Логика была окончена. Тирольки все еще продолжали петь. Послышались опять рассуждения.

– Чего они все одно слово твердят: «уриан» да «уриан»? И словно у них что заколодило на этом слове!

– Слов мало в ихнем языке. Переберут все тирольские слова, ну и опять за «уриана» хватаются, – дает кто-то ответ.

– Ведь, поди, тоже что-нибудь обозначает этот самый «уриан»?

– Да выпивку, надо полагать, обозначает, потому вон тиролец все себя по галстуку перстами хлопает.

– Канитель! И то есть, я тебе скажу, слушаешь-слушаешь теперича всякие иностранные слова, а ей-ей, лучше русских слов нет! И круглее-то они, и понятнее. По-русски все понять можно, а попробуй разбери тут, что бормочут.

– Американские, говорят, слова хороши. Хмельные изображения у них те же самые, что и у нас, ну и насчет ругательств.

– Слышал я и американские слова на голландской бирже, только все не то, что наши. У нас, к примеру, русский человек выругался, так даже и китаец поймет, что он выругался. А у американца этого не разберешь, потому у него хладнокровная антипатия в разговоре. Что он ругается, что выпить зовет – все на один манер.

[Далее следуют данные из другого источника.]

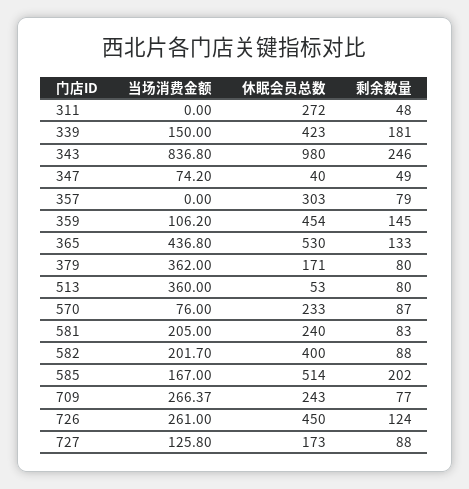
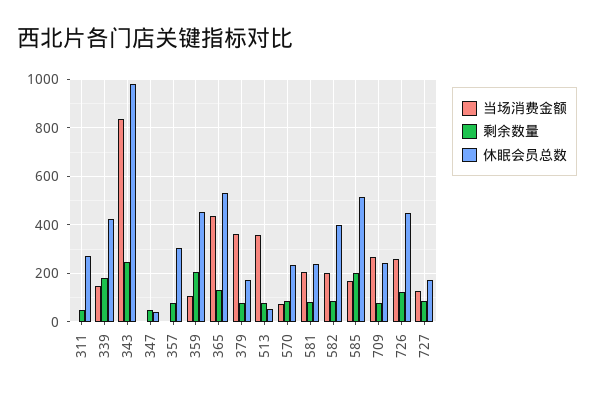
当场消费金额, 347: 74.2 -> 0
剩余数量, 359: 145 -> 200

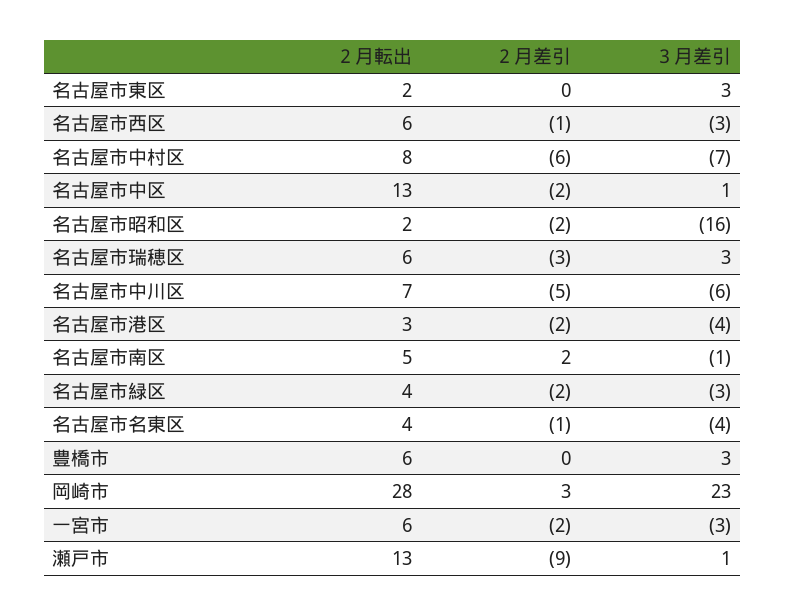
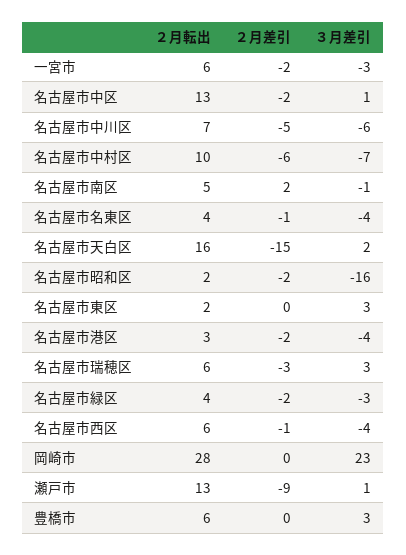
３月差引, 名古屋市西区: -3 -> -4
２月転出, 名古屋市中村区: 8 -> 10
２月差引, 岡崎市: 3 -> 0
２月転出, 名古屋市天白区: none -> 16
２月差引, 名古屋市天白区: none -> -15
３月差引, 名古屋市天白区: none -> 2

– Вот армянский разговор насчет ругани-то чудесен! Покупывал я у них в Москве товары, так знаю. Иной армянин и ласковые-то слова говорит, а ты слушаешь и думаешь, что он ругается. Все на один ругательный манер.

Тирольки продолжают петь. Вышел вперед перед шеренгой толстый тиролец и начал запевать басом.

– Этот с узорчатым-то брюхом, надо полагать, самый набольший у них в таборе? – идут догадки.

– Само собой. Оттого он громче всех и рубит голосом. Вон у него и присяга на шляпе длиннее, и вид зверский.

– Какая присяга?

– А глухариное перо. Ведь это тирольская присяга. Что для татарина ермолка, то для тирольца – глухариный хвост. Без этого он даже запнется голосом и никакой «уриан» у него не выйдет. Даже ежели галочий вместо глухариного в шляпу засунет – и то препона.

– Однако, довольно бы уж этих «урианов» – то слушать, а то даже зевота начинает разбирать, – делает кто-то замечание.

– Дай им надсадиться-то вволю. Вон уж одна тиролька поперхнулась.

– Ну, и пущай ее поперхивается еще десять раз, а для меня довольно. Я пойду к буфету и опрокину самоплясу баночку средственную.

– Тогда уж вместе пойдем, только погоди малость. Ну, пускай эти самые тирольки с «уриана» хоть на какое-нибудь другое слово перескочат – вот тогда мы и пойдем. Авось иной какой-нибудь крик выдумают.

– Ну их в болото! Неприятно, братец ты мой, слушать, когда словесности не понимаешь. Шут их ведает, что они такое поют? Может быть, нас же за наши деньги ругают, а мы слушаем и думаем, что это комплимент. Вон одна тиролька даже пальцем начинает грозить. Нет, я пойду, а вы как хотите!